[Task item]
Each entry should be copied as it stands, leaving the pictures behind.

(Supplied information begins)

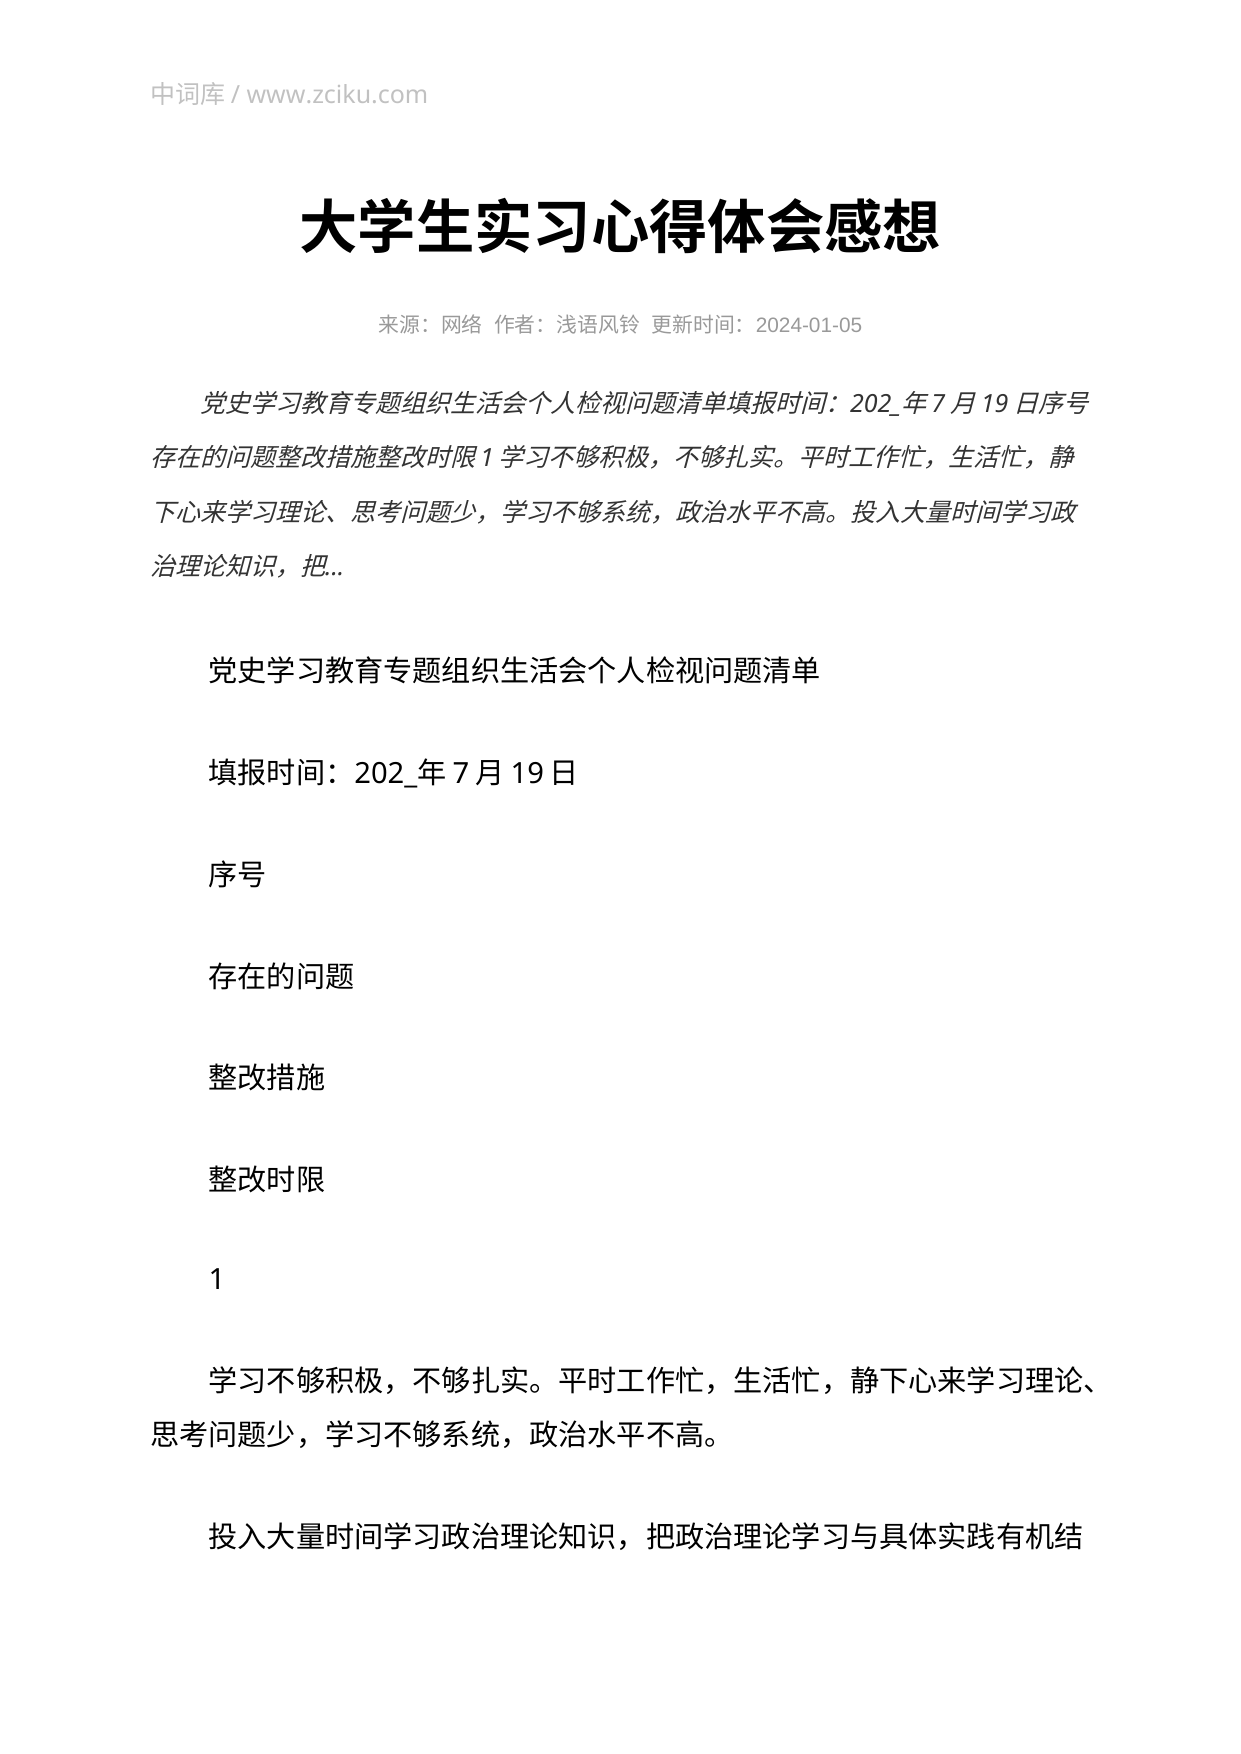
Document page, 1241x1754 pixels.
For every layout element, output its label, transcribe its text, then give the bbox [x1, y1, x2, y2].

text 存在的问题 [150, 953, 1090, 996]
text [150, 1514, 1090, 1556]
text 整改时限 [150, 1157, 1090, 1199]
text 填报时间：202_年7月 19日 [150, 749, 1090, 792]
text 来源：网络 作者：浅语风铃 更新时间：2024-01-05 [150, 313, 1090, 337]
text 整改措施 [150, 1055, 1090, 1097]
subtitle 大学生实习心得体会感想 [150, 181, 1090, 266]
text 序号 [150, 852, 1090, 894]
text 学习不够积极，不够扎实。平时工作忙，生活忙，静下心来学习理论、思考问题少，学习不够系统，政治水平不高。 [150, 1357, 1090, 1454]
text 1 [150, 1259, 1090, 1298]
text 党史学习教育专题组织生活会个人检视问题清单 [150, 648, 1090, 690]
text 党史学习教育专题组织生活会个人检视问题清单填报时间：202_年7月 19日序号存在的问题整改措施整改时限1学习不够积极，不够扎实。平时工作忙，生活忙，静下心来学习理论、思考问题少，学习不够系统，政治水平不高。投入大量时间学习政治理论知识，把... [150, 383, 1090, 583]
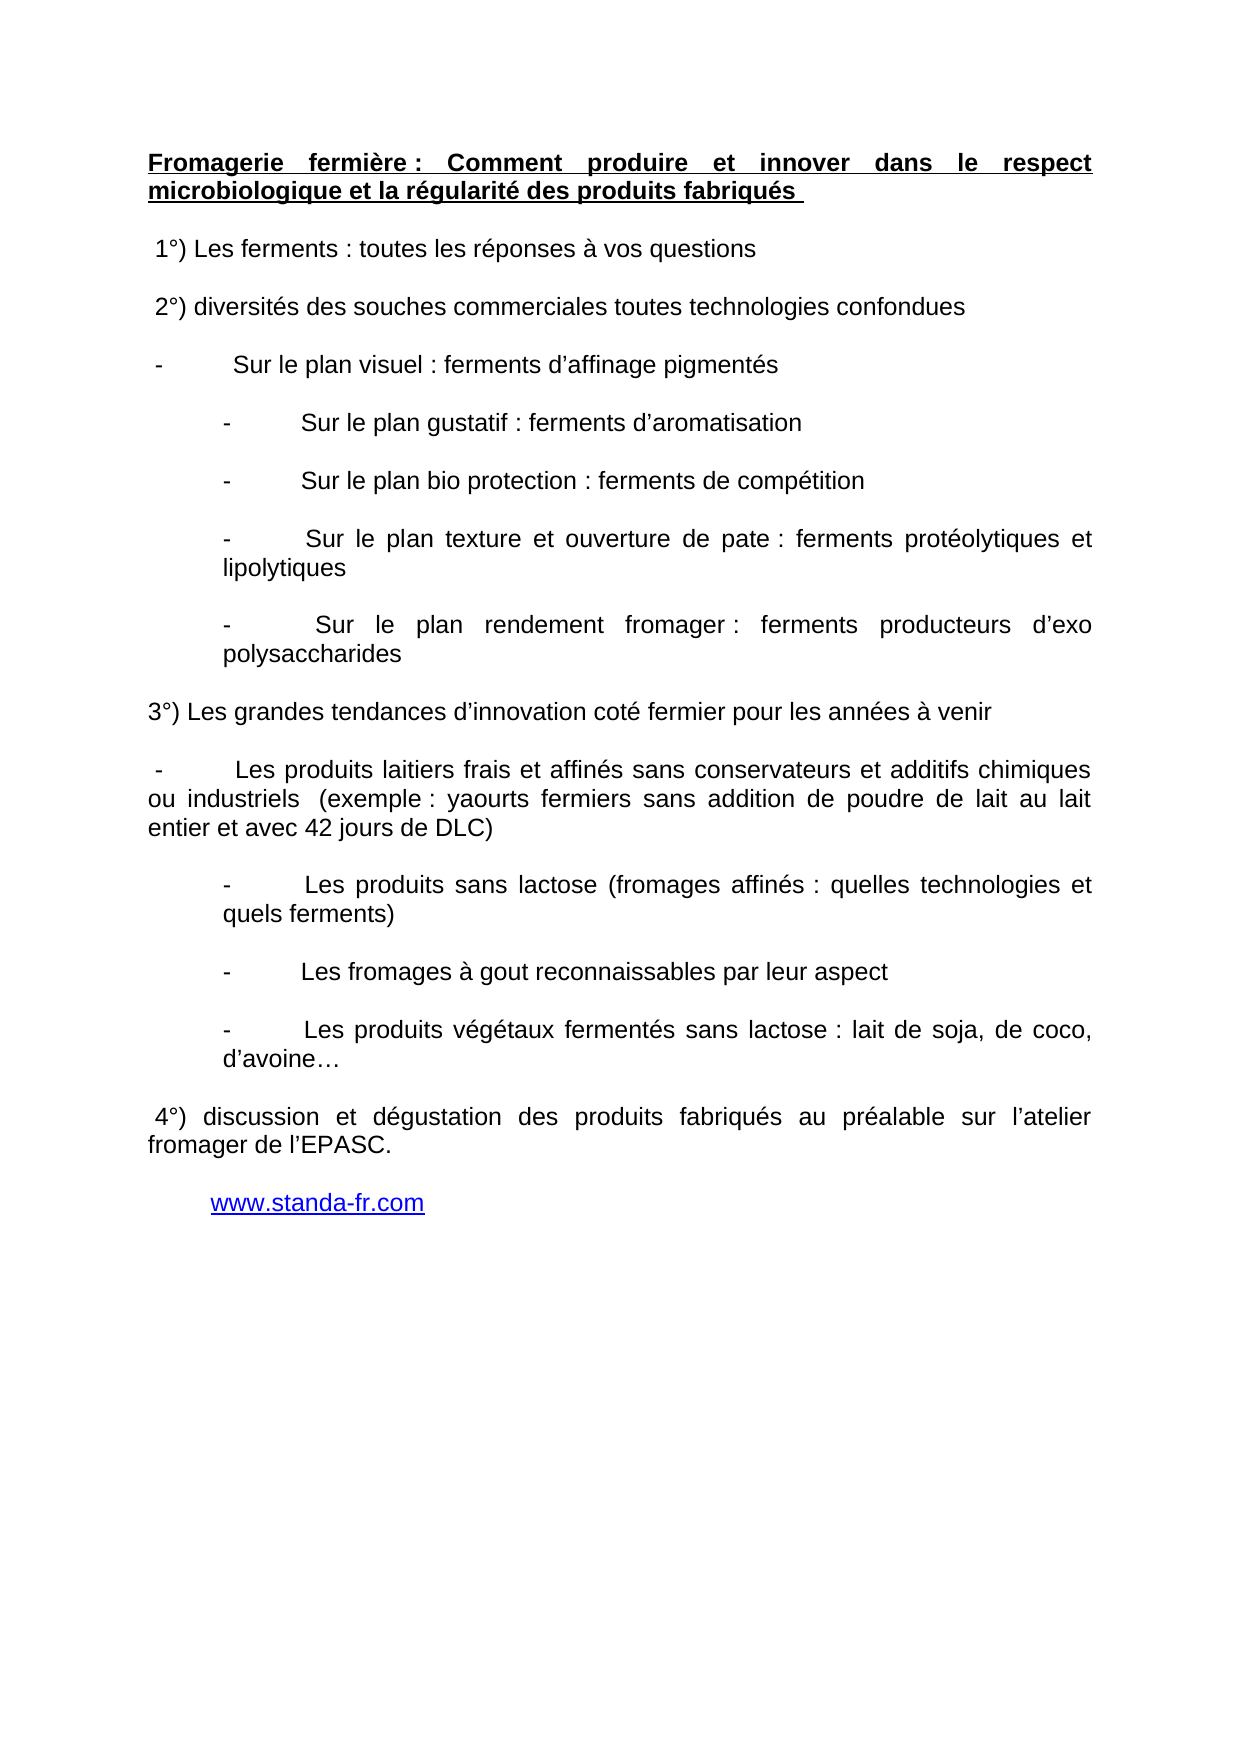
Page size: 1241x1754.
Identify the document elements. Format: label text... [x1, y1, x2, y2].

text - Les produits laitiers frais et affinés sans conservateurs et additifs chimiques ou industriels (exemple : yaourts fermiers sans addition de poudre de lait au lait entier et avec 42 jours de DLC) [148, 755, 1093, 841]
text Fromagerie fermière : Comment produire et innover dans le respect microbiologique et la régularité des produits fabriqués [148, 174, 1093, 205]
text - Les produits végétaux fermentés sans lactose : lait de soja, de coco, d’avoine… [223, 1015, 1093, 1073]
text 3°) Les grandes tendances d’innovation coté fermier pour les années à venir [148, 697, 1093, 726]
text - Les produits sans lactose (fromages affinés : quelles technologies et quels ferments) [223, 871, 1093, 928]
text - Sur le plan gustatif : ferments d’aromatisation [223, 408, 1093, 437]
text 2°) diversités des souches commerciales toutes technologies confondues [148, 292, 1093, 321]
text www.standa-fr.com [148, 1188, 1093, 1217]
text - Les fromages à gout reconnaissables par leur aspect [223, 957, 1093, 986]
text - Sur le plan visuel : ferments d’affinage pigmentés [148, 350, 1093, 379]
text - Sur le plan bio protection : ferments de compétition [223, 466, 1093, 495]
text - Sur le plan texture et ouverture de pate : ferments protéolytiques et lipolytiques [223, 524, 1093, 581]
text 4°) discussion et dégustation des produits fabriqués au préalable sur l’atelier fromager de l’EPASC. [148, 1102, 1093, 1159]
text 1°) Les ferments : toutes les réponses à vos questions [148, 234, 1093, 263]
text - Sur le plan rendement fromager : ferments producteurs d’exo polysaccharides [223, 611, 1093, 668]
text Fromagerie fermière : Comment produire et innover dans le respect microbiologique et la régularité des produits fabriqués [148, 148, 1093, 173]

(Supplied information ends)

[Output]
Document page, 1241x1754 pixels.
For every layout element, output its label, transcribe its text, then give the bbox [x1, y1, x2, y2].

text 存在的问题 [150, 953, 1090, 996]
text [150, 1514, 1090, 1556]
text 整改时限 [150, 1157, 1090, 1199]
text 填报时间：202_年7月 19日 [150, 749, 1090, 792]
text 来源：网络 作者：浅语风铃 更新时间：2024-01-05 [150, 313, 1090, 337]
text 整改措施 [150, 1055, 1090, 1097]
subtitle 大学生实习心得体会感想 [150, 181, 1090, 266]
text 序号 [150, 852, 1090, 894]
text 学习不够积极，不够扎实。平时工作忙，生活忙，静下心来学习理论、思考问题少，学习不够系统，政治水平不高。 [150, 1357, 1090, 1454]
text 1 [150, 1259, 1090, 1298]
text 党史学习教育专题组织生活会个人检视问题清单 [150, 648, 1090, 690]
text 党史学习教育专题组织生活会个人检视问题清单填报时间：202_年7月 19日序号存在的问题整改措施整改时限1学习不够积极，不够扎实。平时工作忙，生活忙，静下心来学习理论、思考问题少，学习不够系统，政治水平不高。投入大量时间学习政治理论知识，把... [150, 383, 1090, 583]
Page size: 1241x1754.
Identify the document elements. Format: label text... [x1, y1, x2, y2].

text - Les produits laitiers frais et affinés sans conservateurs et additifs chimiques ou industriels (exemple : yaourts fermiers sans addition de poudre de lait au lait entier et avec 42 jours de DLC) [148, 755, 1093, 841]
text Fromagerie fermière : Comment produire et innover dans le respect microbiologique et la régularité des produits fabriqués [148, 174, 1093, 205]
text - Les produits végétaux fermentés sans lactose : lait de soja, de coco, d’avoine… [223, 1015, 1093, 1073]
text 3°) Les grandes tendances d’innovation coté fermier pour les années à venir [148, 697, 1093, 726]
text - Les produits sans lactose (fromages affinés : quelles technologies et quels ferments) [223, 871, 1093, 928]
text - Sur le plan gustatif : ferments d’aromatisation [223, 408, 1093, 437]
text 2°) diversités des souches commerciales toutes technologies confondues [148, 292, 1093, 321]
text www.standa-fr.com [148, 1188, 1093, 1217]
text - Les fromages à gout reconnaissables par leur aspect [223, 957, 1093, 986]
text - Sur le plan visuel : ferments d’affinage pigmentés [148, 350, 1093, 379]
text - Sur le plan bio protection : ferments de compétition [223, 466, 1093, 495]
text - Sur le plan texture et ouverture de pate : ferments protéolytiques et lipolytiques [223, 524, 1093, 581]
text 4°) discussion et dégustation des produits fabriqués au préalable sur l’atelier fromager de l’EPASC. [148, 1102, 1093, 1159]
text 1°) Les ferments : toutes les réponses à vos questions [148, 234, 1093, 263]
text - Sur le plan rendement fromager : ferments producteurs d’exo polysaccharides [223, 611, 1093, 668]
text Fromagerie fermière : Comment produire et innover dans le respect microbiologique et la régularité des produits fabriqués [148, 148, 1093, 173]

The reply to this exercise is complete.